Solving workplace problems

By: Cynthia Lee and Anna Alba

Clerical workers  formed our union to solve problems on the job and make the University a better place to work.  The U can be a good place to work, but not when problems get in the way. Here are some of the most common problems we hear about:

  • Supervisors who don’t listen, don’t seem to care, are disrespectful, play favorites,
  • or discriminate.
  • Doing work that’s in a higher classification without getting paid for it.
  • Having more work piled on without getting paid for it.
  • Short-staffing that prevents us from doing our best to help students, faculty, patients.
  • No chance to advance.
  • Hiring outsiders instead of promoting from within.
  • Pay that’s too low and no way to reach the top of our pay range.
  • Hiring new employees at the same pay as long-time employees.

If you’ve faced any of these problems, you’re not alone.

If you’re having a difficulty at work, it’s likely you’re not the only person with that problem. Remember, we’re often made to feel the issue is our fault – and if we feel isolated and helpless we don’t realize our power to work together for positive solutions.

Every two years our union negotiates the rules we and management operate by, and those rules are our contract.  You can see our contract at  You can contact the union at or 612-379-3918 to have a steward answer a question, too.

Negotiations are a push-pull between management wanting to limit employee rights and the union always pushing to expand those rights and our ability to solve problems on the job.
If management breaks a rule in the contract, employees have a certain number of days to respond by filing a grievance.   If you need to file a grievance, one of our union stewards will help you, especially if you’re facing discipline or dismissal.

But remember, many problems aren’t covered in the contract. The contract doesn’t address a lot of the problems we face in the workplace, but that shouldn’t limit our efforts to solve those problems, particularly when it comes to issues of unfairness and injustice. If the contract is helpful, use it – if not, continue fighting for your rights using these steps as a guideline:

1. Start talking to your coworkers about the problem.  Be casual and careful.

2. Invite your coworkers to a short meeting if you found they feel the way you do, and share at least some of your concerns. Keep the meeting short, 10-15 minutes, even hold it on a break or outside work if you don’t feel comfortable doing it at work.

3. Call our union office at 612-379-3918 to have a steward or an organizer join you in the meeting.  We can help. We have training and will ask you about the problems you’ve been having, and can work with you to organize a collective action with your coworkers if needed. We’ll keep it confidential if needed, too.

4. Agree on an action plan to involve your coworkers.  The more people stand up to say there is a problem, the more likely it is management will take it seriously and work with you to solve problems.

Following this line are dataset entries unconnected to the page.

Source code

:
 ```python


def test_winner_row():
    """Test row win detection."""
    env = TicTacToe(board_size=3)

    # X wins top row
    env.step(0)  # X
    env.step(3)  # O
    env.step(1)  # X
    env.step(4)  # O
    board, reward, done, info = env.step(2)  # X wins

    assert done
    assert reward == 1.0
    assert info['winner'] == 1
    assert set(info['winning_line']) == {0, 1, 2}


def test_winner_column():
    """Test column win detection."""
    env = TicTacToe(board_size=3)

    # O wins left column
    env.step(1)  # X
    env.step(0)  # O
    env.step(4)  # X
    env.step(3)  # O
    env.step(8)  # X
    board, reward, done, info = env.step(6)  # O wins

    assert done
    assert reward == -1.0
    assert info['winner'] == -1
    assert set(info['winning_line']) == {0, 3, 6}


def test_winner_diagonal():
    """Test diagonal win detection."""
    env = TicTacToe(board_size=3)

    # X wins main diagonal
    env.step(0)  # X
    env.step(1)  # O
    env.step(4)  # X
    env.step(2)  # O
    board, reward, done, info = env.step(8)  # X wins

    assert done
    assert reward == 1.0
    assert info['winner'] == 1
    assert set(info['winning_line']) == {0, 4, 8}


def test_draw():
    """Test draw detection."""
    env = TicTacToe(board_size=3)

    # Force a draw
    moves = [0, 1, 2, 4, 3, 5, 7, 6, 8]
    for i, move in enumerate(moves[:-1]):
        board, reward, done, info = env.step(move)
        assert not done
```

Here is an example of an action plan which U of M employees have used to successfully build support and win:

  • Write a petition or “open letter” and get it signed by your co-workers.
  • After you’ve collected signatures, go in a group to present the petition together to mnagement.  Ask them for a date and time to meet again
  • Hold a group meeting with management. Propose a date, time, and place when most workers can attend.  Get commitments ahead from your co-workers to attend the meeting and express their views.
  • If the problem concerns the general public or patients, consider alerting the news media, but make sure to first call the union.

5. Follow-up and keep organizing
Know that most problems aren’t solved in a single meeting or even on the first try. Some issues can be solved in weeks, others can take years of concerted effort. We can make compromises along the way but the real way to win is to be united and keep putting the pressure on management. Here are some winning

  • Report back to everyone after your first action.  You can work with your organizer or steward to figure out how to tell your fellow members what action was taken, and how management responded.
  • Keep it positive.  Stay focused on the solution, not on management’s excuses or negativity.
  • Thank everyone who participated the first time, then encourage everyone else to get involved the next time.  Keep asking others to get involved.
  • Remind everyone that solving problems takes time and solutions don’t happen overnight, but patience and persistence will pay-off.
  • Ask your organizer to bring in a co-worker from another area that has successfully organized to solve a similar problem in their workplace, and have everyone listen to them. Not only is this inspirational, it builds motivation and you can come up with great ideas for your situation.

Keep organizing, stay positive, know we’re in it together for the long haul, and we’ll keep making progress.  We Can Do It!